“Why aren’t you with anyone?” Because I don’t want to. “Why is that?” I know what’s it’s like to love some one else, it’s time for me to love me.
I have fun. I don’t worry about where the other half of my heart is or hurt at night because it’s out doing me wrong. Or lying. Or being greedy and needy… cheating. I go to work, I go out with friends – and don’t have to check in with anyone or be questioned on who they are – and then I go to sleep. I don’t feel unappreciated or unloved or used, I appreciate, love and cherish myself and my life.
“Not every guy is like that, [insert my real name].”

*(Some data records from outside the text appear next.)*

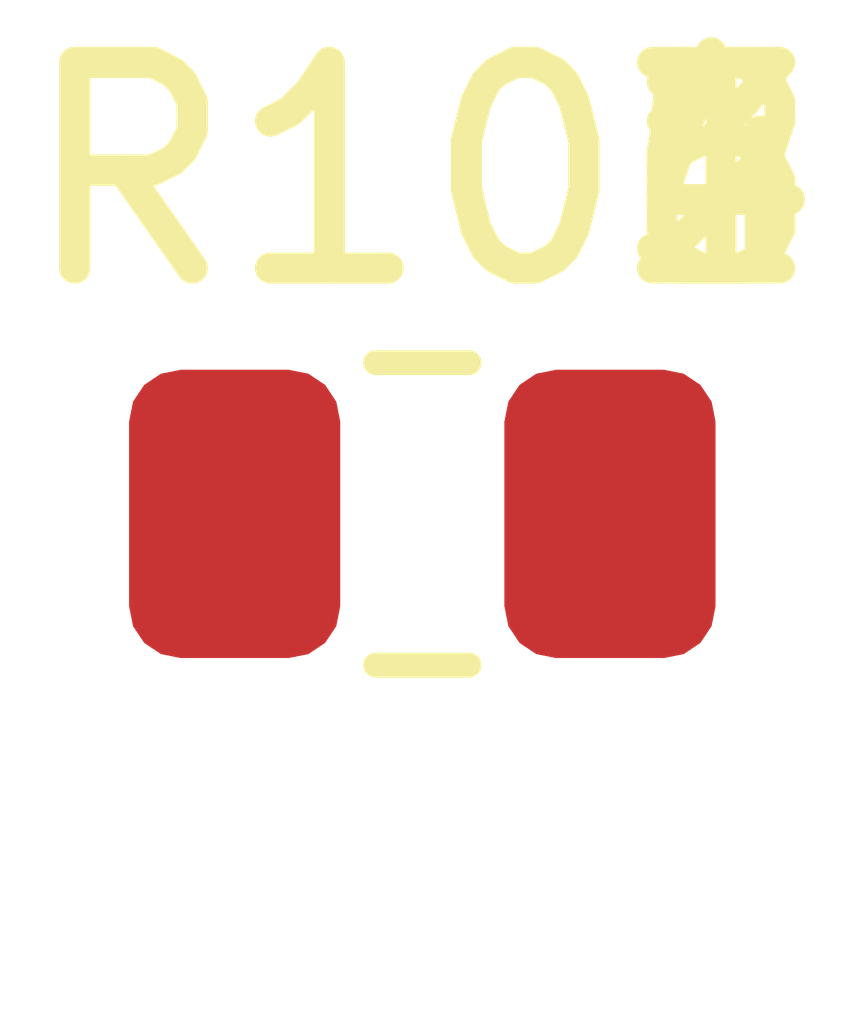
<source format=kicad_pcb>
(kicad_pcb (version 20210925) (generator pcbnew)

  (general
    (thickness 1.6)
  )

  (paper "A4")
  (layers
    (0 "F.Cu" signal)
    (31 "B.Cu" signal)
    (32 "B.Adhes" user "B.Adhesive")
    (33 "F.Adhes" user "F.Adhesive")
    (34 "B.Paste" user)
    (35 "F.Paste" user)
    (36 "B.SilkS" user "B.Silkscreen")
    (37 "F.SilkS" user "F.Silkscreen")
    (38 "B.Mask" user)
    (39 "F.Mask" user)
    (40 "Dwgs.User" user "User.Drawings")
    (41 "Cmts.User" user "User.Comments")
    (42 "Eco1.User" user "User.Eco1")
    (43 "Eco2.User" user "User.Eco2")
    (44 "Edge.Cuts" user)
    (45 "Margin" user)
    (46 "B.CrtYd" user "B.Courtyard")
    (47 "F.CrtYd" user "F.Courtyard")
    (48 "B.Fab" user)
    (49 "F.Fab" user)
    (50 "User.1" user)
    (51 "User.2" user)
    (52 "User.3" user)
    (53 "User.4" user)
    (54 "User.5" user)
    (55 "User.6" user)
    (56 "User.7" user)
    (57 "User.8" user)
    (58 "User.9" user)
  )

  (setup
    (pad_to_mask_clearance 0)
    (pcbplotparams
      (layerselection 0x00010fc_ffffffff)
      (disableapertmacros false)
      (usegerberextensions false)
      (usegerberattributes true)
      (usegerberadvancedattributes true)
      (creategerberjobfile true)
      (svguseinch false)
      (svgprecision 6)
      (excludeedgelayer true)
      (plotframeref false)
      (viasonmask false)
      (mode 1)
      (useauxorigin false)
      (hpglpennumber 1)
      (hpglpenspeed 20)
      (hpglpendiameter 15.000000)
      (dxfpolygonmode true)
      (dxfimperialunits true)
      (dxfusepcbnewfont true)
      (psnegative false)
      (psa4output false)
      (plotreference true)
      (plotvalue true)
      (plotinvisibletext false)
      (sketchpadsonfab false)
      (subtractmaskfromsilk false)
      (outputformat 1)
      (mirror false)
      (drillshape 1)
      (scaleselection 1)
      (outputdirectory "")
    )
  )

  (net 0 "")
  (net 1 "/RES_HIGH_SIDE")
  (net 2 "/RES_COMMON")
  (net 3 "/RES_LOW_SIDE")

  
(footprint "Resistor_SMD:R_0805_2012Metric" (layer "F.Cu") (at 0 0))

  
(footprint "Resistor_SMD:R_0805_2012Metric" (layer "F.Cu") (at 0 0))

  
(footprint "Resistor_SMD:R_0805_2012Metric" (layer "F.Cu") (at 0 0))

  
(footprint "Resistor_SMD:R_0805_2012Metric" (layer "F.Cu") (at 0 0))

  
(footprint "Resistor_SMD:R_0805_2012Metric" (layer "F.Cu") (at 0 0))

  
(footprint "Resistor_SMD:R_0805_2012Metric" (layer "F.Cu") (at 0 0))

)

</source>
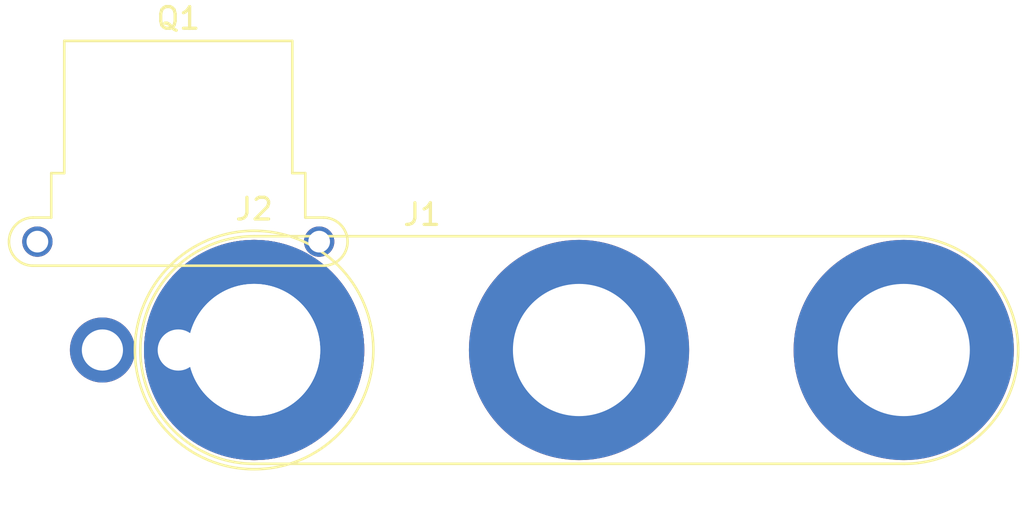
<source format=kicad_pcb>
(kicad_pcb (version 20221018) (generator pcbnew)

  (general
    (thickness 1.6)
  )

  (paper "A4")
  (layers
    (0 "F.Cu" signal)
    (31 "B.Cu" signal)
    (32 "B.Adhes" user "B.Adhesive")
    (33 "F.Adhes" user "F.Adhesive")
    (34 "B.Paste" user)
    (35 "F.Paste" user)
    (36 "B.SilkS" user "B.Silkscreen")
    (37 "F.SilkS" user "F.Silkscreen")
    (38 "B.Mask" user)
    (39 "F.Mask" user)
    (40 "Dwgs.User" user "User.Drawings")
    (41 "Cmts.User" user "User.Comments")
    (42 "Eco1.User" user "User.Eco1")
    (43 "Eco2.User" user "User.Eco2")
    (44 "Edge.Cuts" user)
    (45 "Margin" user)
    (46 "B.CrtYd" user "B.Courtyard")
    (47 "F.CrtYd" user "F.Courtyard")
    (48 "B.Fab" user)
    (49 "F.Fab" user)
    (50 "User.1" user)
    (51 "User.2" user)
    (52 "User.3" user)
    (53 "User.4" user)
    (54 "User.5" user)
    (55 "User.6" user)
    (56 "User.7" user)
    (57 "User.8" user)
    (58 "User.9" user)
  )

  (setup
    (pad_to_mask_clearance 0)
    (pcbplotparams
      (layerselection 0x00010fc_ffffffff)
      (plot_on_all_layers_selection 0x0000000_00000000)
      (disableapertmacros false)
      (usegerberextensions false)
      (usegerberattributes true)
      (usegerberadvancedattributes true)
      (creategerberjobfile true)
      (dashed_line_dash_ratio 12.000000)
      (dashed_line_gap_ratio 3.000000)
      (svgprecision 4)
      (plotframeref false)
      (viasonmask false)
      (mode 1)
      (useauxorigin false)
      (hpglpennumber 1)
      (hpglpenspeed 20)
      (hpglpendiameter 15.000000)
      (dxfpolygonmode true)
      (dxfimperialunits true)
      (dxfusepcbnewfont true)
      (psnegative false)
      (psa4output false)
      (plotreference true)
      (plotvalue true)
      (plotinvisibletext false)
      (sketchpadsonfab false)
      (subtractmaskfromsilk false)
      (outputformat 1)
      (mirror false)
      (drillshape 1)
      (scaleselection 1)
      (outputdirectory "")
    )
  )

  (net 0 "")
  (net 1 "/out")
  (net 2 "/signal")
  (net 3 "GND")
  (net 4 "Net-(Q1-B)")
  (net 5 "Net-(Q1-C)")
  (net 6 "VCC")

  (footprint "Connector_AMASS:AMASS_MR30PW-FB_1x03_P3.50mm_Horizontal" (layer "F.Cu") (at 0 0))

  (footprint "Resistor_SMD:R_0201_0603Metric" (layer "F.Cu") (at 0 0))

  (footprint "Resistor_SMD:R_0201_0603Metric" (layer "F.Cu") (at 0 0))

  (footprint "Connector:Banana_Jack_3Pin" (layer "F.Cu") (at 0 0))

  (footprint "Resistor_SMD:R_0201_0603Metric" (layer "F.Cu") (at 0 0))

  (footprint "Resistor_SMD:R_0201_0603Metric" (layer "F.Cu") (at 0 0))

  (footprint "Connector:Banana_Jack_1Pin" (layer "F.Cu") (at 0 0))

  (footprint "Capacitor_Tantalum_SMD:CP_EIA-1608-10_AVX-L" (layer "F.Cu") (at 0 0))

)

</source>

“You shouldn’t allow the hurt of your past to guard so much of what could be your future.”
“Just because he hurt you doesn’t mean everyone will…”
I’ve heard it all before. Don’t think for one second that I’m heartless because of the pain of a past love. Most people, they love hard, they hurt hard, then they give up on loving at all. Me? I like to think of my broken heart as the pieces I can give to others. I believe in love because I have so much of it to give...but I will not entertain contrasting love anymore. One of my most unfavorable traits is adulation in love. I invest so much of myself in others that if the emotion is not returned properly or equally, I will break. 2 years with Xavier required me six months (yes, it’s been that long) to reconstruct. Meanwhile it took him not even a month to move on. This, my dearest readers, is contrasting love.
Self-adulation: A favorable trait that I’ve attained in only a quarter of the time it took for me to learn adulation.
Although recently, I’ve found out that X and Kala are no longer together and I must admit that my foresight of their “relationship” (that it would last only a few months) was correct. But that concession was only for you all. I truthfully don’t care.
In the last six months of 2016, I explored different options and learned more personalities. I even went on a few dates. My father taught me that the purpose of dating is not to find the title “boyfriend” or “girlfriend”. It’s to find who is supposed to be your “one”. The one God put on this earth for you, who you are meant to marry and join lives with, who you are going to die with. Xavier liked to call me his “mate” or “partner”. I’m sure I would remember if he ever considered me to be his soul mate (…as I did him). Anyway, I knew those dates weren’t going anywhere so I didn’t pretend. I don’t have it in me (let alone the time) to be unreal or unrealistic. Some people were hurt along the way because I wouldn’t use them to merely fill the void. They wanted me to lie to them, myself and everyone who saw us together. Instead, I let those men go on to find… well, their one. Regardless of their feelings for me and what they thought they knew was right.
I think Fiero loves me as much I am capable of loving him back. He’s told me before, but I didn’t let my heart believe it until he sent me another package last week containing a brand new tablet. A stranger walked by as I opened the package and heard me mumble to myself “I cannot believe this man…” and after seeing my surprise, she commented, “If that’s not love, I don’t know what is, girl.” And I could only think: It sure is. But I’m still scared of the possibilities. [If you don’t know/remember who Fiero is, read “27 Nov 16”]
On the other hand, Q and I have a very real and more realistic chance at something… remarkable. He’s not too old (Not that Fiero is old, but older than I’m used to), he doesn’t already have a child, his ambition matches mine perfectly (unlike X), and we mix oh, so well. Not to also mention that I’ve actually seen him in person. However, Q holds back so much because he doesn’t realize his own potential – let alone ours. Too, I think that might cause contrast in more than just love… We’re just going with the flow of life, as I suggested.
So, call me what you want. I’m not using anyone, I’m not heartless, I’m just… I’m willing to wait for my forever. Now, I’d be a liar if I said my life is now full of flowers and safety gum drops. I’m not completely at peace, and (as I’ve previously admitted to Q) I find myself wishing I had someone to hold and care for me. That breath of loneliness only occurs on some rare nights though. At the end of it all I have me to take care of. And I’m content with that insight for now.
I’m going on a ski trip in February. Initially, I instinctively invited a male along. Instead, I think I’m just going to go with one of the girls and really let go of everything. Leave 2016 and the last two years on that mountain.